_YOUR GOAL_. Return, exactly and in full, the lines of the records below starting at the one with "analysis of malignant" and ending at the one with "staining of normal", and no other lines.

_INPUT RECORDS_.
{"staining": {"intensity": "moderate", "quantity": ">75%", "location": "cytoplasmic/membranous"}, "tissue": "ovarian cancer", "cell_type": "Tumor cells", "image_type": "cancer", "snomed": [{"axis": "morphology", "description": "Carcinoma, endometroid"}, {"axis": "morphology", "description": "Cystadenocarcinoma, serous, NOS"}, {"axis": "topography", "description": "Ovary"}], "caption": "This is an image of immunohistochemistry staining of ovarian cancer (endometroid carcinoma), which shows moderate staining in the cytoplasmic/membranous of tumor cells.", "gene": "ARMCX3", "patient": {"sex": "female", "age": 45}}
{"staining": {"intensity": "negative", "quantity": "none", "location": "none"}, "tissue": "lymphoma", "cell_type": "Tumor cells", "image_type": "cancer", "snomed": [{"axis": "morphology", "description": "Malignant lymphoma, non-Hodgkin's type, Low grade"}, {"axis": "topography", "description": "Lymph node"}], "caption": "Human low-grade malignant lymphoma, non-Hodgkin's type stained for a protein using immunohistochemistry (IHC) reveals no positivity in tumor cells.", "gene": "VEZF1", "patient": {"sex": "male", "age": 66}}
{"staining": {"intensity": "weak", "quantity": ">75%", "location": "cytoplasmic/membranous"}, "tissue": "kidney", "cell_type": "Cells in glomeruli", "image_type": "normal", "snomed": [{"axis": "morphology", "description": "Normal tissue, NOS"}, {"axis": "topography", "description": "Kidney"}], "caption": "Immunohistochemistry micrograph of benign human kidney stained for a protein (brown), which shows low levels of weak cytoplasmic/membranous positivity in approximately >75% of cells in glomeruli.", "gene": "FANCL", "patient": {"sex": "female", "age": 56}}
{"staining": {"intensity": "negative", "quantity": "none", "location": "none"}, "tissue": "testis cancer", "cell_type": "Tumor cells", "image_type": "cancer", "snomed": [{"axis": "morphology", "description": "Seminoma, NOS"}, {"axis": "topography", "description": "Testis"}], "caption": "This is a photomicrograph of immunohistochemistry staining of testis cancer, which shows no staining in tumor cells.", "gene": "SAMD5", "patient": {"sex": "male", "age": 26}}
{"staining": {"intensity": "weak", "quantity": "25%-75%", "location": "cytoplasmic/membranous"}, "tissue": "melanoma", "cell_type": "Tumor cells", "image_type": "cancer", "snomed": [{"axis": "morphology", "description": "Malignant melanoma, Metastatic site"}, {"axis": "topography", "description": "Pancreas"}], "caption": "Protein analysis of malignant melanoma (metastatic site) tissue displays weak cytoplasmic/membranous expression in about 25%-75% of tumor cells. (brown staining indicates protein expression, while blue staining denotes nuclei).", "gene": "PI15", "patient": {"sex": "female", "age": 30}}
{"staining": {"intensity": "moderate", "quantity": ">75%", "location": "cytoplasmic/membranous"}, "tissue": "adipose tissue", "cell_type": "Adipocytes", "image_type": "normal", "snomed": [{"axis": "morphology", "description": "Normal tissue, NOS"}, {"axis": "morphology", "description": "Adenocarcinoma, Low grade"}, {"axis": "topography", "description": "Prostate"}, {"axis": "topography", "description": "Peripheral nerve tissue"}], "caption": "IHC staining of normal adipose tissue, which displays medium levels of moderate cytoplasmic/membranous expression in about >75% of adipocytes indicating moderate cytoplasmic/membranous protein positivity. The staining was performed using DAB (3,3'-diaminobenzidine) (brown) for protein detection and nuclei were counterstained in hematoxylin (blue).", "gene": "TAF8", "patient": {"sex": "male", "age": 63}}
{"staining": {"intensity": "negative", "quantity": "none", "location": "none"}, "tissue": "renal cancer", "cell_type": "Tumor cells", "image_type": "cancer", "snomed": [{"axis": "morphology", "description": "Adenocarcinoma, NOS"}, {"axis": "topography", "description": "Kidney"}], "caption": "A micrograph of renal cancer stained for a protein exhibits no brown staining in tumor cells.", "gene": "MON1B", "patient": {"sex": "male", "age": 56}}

_SOLUTION_.
{"staining": {"intensity": "weak", "quantity": "25%-75%", "location": "cytoplasmic/membranous"}, "tissue": "melanoma", "cell_type": "Tumor cells", "image_type": "cancer", "snomed": [{"axis": "morphology", "description": "Malignant melanoma, Metastatic site"}, {"axis": "topography", "description": "Pancreas"}], "caption": "Protein analysis of malignant melanoma (metastatic site) tissue displays weak cytoplasmic/membranous expression in about 25%-75% of tumor cells. (brown staining indicates protein expression, while blue staining denotes nuclei).", "gene": "PI15", "patient": {"sex": "female", "age": 30}}
{"staining": {"intensity": "moderate", "quantity": ">75%", "location": "cytoplasmic/membranous"}, "tissue": "adipose tissue", "cell_type": "Adipocytes", "image_type": "normal", "snomed": [{"axis": "morphology", "description": "Normal tissue, NOS"}, {"axis": "morphology", "description": "Adenocarcinoma, Low grade"}, {"axis": "topography", "description": "Prostate"}, {"axis": "topography", "description": "Peripheral nerve tissue"}], "caption": "IHC staining of normal adipose tissue, which displays medium levels of moderate cytoplasmic/membranous expression in about >75% of adipocytes indicating moderate cytoplasmic/membranous protein positivity. The staining was performed using DAB (3,3'-diaminobenzidine) (brown) for protein detection and nuclei were counterstained in hematoxylin (blue).", "gene": "TAF8", "patient": {"sex": "male", "age": 63}}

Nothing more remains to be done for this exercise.